What Is an LLM Gateway? Routing, Fallback, and Rate Limits Explained

#ai #llm #devops #opensource

TL;DR

An LLM gateway is a proxy that gives your app one API for every model provider, translating a single request shape into whatever each backend actually expects.
Teams add one for three concrete reasons: provider outages, per-provider rate limits, and SDK lock-in when application code talks to a specific vendor's client directly.
Once every call passes through one place, that place naturally becomes where you'd add routing, caching, rate limiting, and governance - not because a gateway is "for" those things, but because it's the only component that sees every request.

What it actually is, concretely

Without a gateway, your application code holds a provider SDK - say, the OpenAI Python client and calls it directly. Want to add Anthropic as a second option? Now you hold two SDKs with two different request and response shapes, and your code has an if/else for which one to use. An LLM gateway sits in front of both, exposes one API (usually OpenAI-compatible, since that's become the de facto standard most tooling expects), and translates your single request into whatever the actual provider needs on the other side. Your application never touches a provider SDK directly again - it points at the gateway's URL and changes a model name string when it wants to switch.

That's the whole concept. Everything else people associate with gateways - load balancing, caching, guardrails, cost tracking is stuff that tends to get added on top, because centralizing every model call in one place makes it a natural spot to add all of it.

Why teams actually add one

Outages. OpenAI and Anthropic both had multiple incidents on their public status pages between February and May of 2025 - nothing exotic, just the kind of thing that happens when you depend on someone else's infrastructure. If your app calls one provider directly and that provider has a bad afternoon, your app has a bad afternoon too. A gateway that can fail over to a second provider when the primary is down keeps your app up during exactly the window a single-provider setup goes down.

Rate limits. Azure OpenAI, like most providers, enforces tokens-per-minute and requests-per-minute quotas per model per region. Under normal load that's invisible. Under a traffic spike, or a bug that puts an agent into a retry loop, you hit the ceiling and start getting 429s. A gateway that understands rate limits can route the overflow to a different model or provider instead of just failing the request.

Lock-in. Every provider's SDK is shaped a little differently, and if your codebase talks to a raw provider SDK in forty places, swapping in a cheaper or better model six months from now means touching forty places. A gateway means you change a model name in one config, not your application code.

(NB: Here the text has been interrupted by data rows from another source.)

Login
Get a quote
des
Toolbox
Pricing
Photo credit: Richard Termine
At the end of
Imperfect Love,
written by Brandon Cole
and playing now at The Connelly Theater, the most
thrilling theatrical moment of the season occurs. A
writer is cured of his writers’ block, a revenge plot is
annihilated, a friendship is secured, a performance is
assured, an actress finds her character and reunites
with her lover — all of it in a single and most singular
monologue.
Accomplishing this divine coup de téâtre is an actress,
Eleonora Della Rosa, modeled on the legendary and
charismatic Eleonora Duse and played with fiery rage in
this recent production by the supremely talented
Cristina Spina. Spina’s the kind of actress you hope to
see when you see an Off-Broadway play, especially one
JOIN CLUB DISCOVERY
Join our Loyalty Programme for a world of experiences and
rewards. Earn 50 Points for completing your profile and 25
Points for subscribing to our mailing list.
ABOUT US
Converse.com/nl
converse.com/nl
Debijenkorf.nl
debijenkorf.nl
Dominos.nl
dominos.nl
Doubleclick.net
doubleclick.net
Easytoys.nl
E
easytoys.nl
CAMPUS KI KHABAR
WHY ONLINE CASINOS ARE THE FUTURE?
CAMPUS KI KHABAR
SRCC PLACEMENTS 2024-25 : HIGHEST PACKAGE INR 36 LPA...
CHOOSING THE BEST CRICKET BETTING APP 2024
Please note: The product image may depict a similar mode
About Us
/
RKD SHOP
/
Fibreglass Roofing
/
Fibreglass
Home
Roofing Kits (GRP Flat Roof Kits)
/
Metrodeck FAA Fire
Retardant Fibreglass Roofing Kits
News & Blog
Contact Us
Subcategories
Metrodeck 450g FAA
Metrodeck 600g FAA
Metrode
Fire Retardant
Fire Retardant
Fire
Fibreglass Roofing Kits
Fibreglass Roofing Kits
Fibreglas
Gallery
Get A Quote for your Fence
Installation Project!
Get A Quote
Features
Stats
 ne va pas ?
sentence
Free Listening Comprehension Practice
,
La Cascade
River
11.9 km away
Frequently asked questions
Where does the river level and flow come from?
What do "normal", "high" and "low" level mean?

What to actually check a gateway has

Not every gateway does all of this, and it's worth checking which pieces a specific option actually implements before assuming:

Provider coverage and API shape. How many providers, and is the exposed API OpenAI-compatible so existing SDKs work with just a base-URL change, or a bespoke format you have to adopt.
Routing and fallback. Weighted routing, latency-based routing, automatic failover, and canary rollouts for testing a new model on a slice of traffic before trusting it with everything. TrueFoundry's routing docs walk through this pattern in detail if you want the mechanics.
Rate limiting and caching, applied per user, team, or application, not just a single global limit. See rate limiting and semantic caching for what that looks like in practice.
Guardrails and governance, if you need PII detection, prompt injection defense, budgets, or RBAC baked in rather than built separately.
Deployment model. Managed SaaS, self-hosted, or hybrid - this matters a lot if you have compliance requirements that rule out sending traffic through someone else's infrastructure. TrueFoundry's deployment modes doc covers that split.
Open source vs. managed, and what that means for cost at your actual request volume, not just at a demo scale.

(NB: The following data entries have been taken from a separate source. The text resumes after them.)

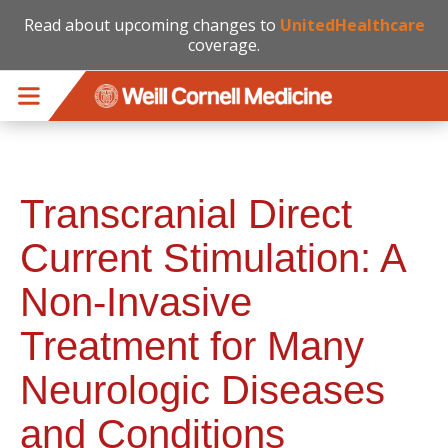
Read about upcoming changes to
UnitedHealthcare
coverage.
Skip to main content
Transcranial Direct
Current Stimulation: A
Non-Invasive
Treatment for Many
Neurologic Diseases
and Conditions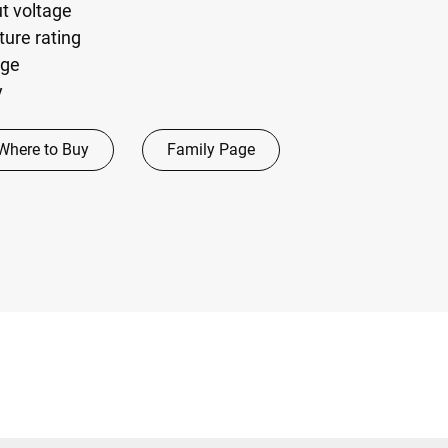
ut voltage
ure rating
age
y
Where to Buy
Family Page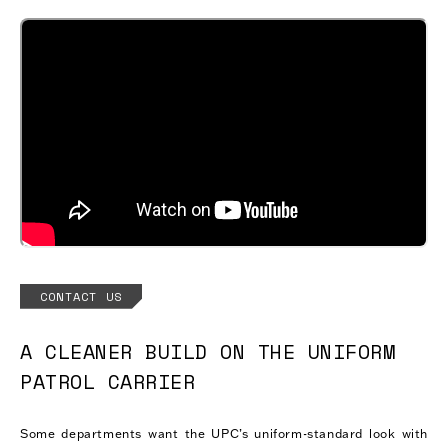
CONTACT US
A CLEANER BUILD ON THE UNIFORM
PATROL CARRIER
Some departments want the UPC’s uniform-standard look with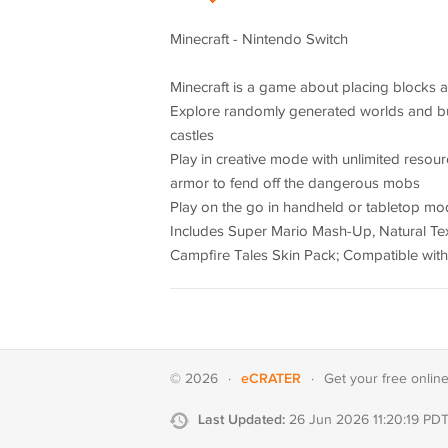
Minecraft - Nintendo Switch
Minecraft is a game about placing blocks 
Explore randomly generated worlds and bui
castles
Play in creative mode with unlimited resou
armor to fend off the dangerous mobs
Play on the go in handheld or tabletop m
Includes Super Mario Mash-Up, Natural Text
Campfire Tales Skin Pack; Compatible with
eCRATER
© 2026
·
·
Get your
free onlin
Last Updated:
26 Jun 2026 11:20:19 PD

Where I'd push back on my own argument

If you're calling one provider, for one use case, at low volume, you probably don't need any of this yet. Add a gateway once you're multi-provider, multi-team, or once an outage or rate-limit wall has actually cost you something, not before.

What pushed you to add a gateway, if you have one - was it an outage, a rate-limit wall, or something else entirely? Curious whether the trigger is usually the same across different teams' setups.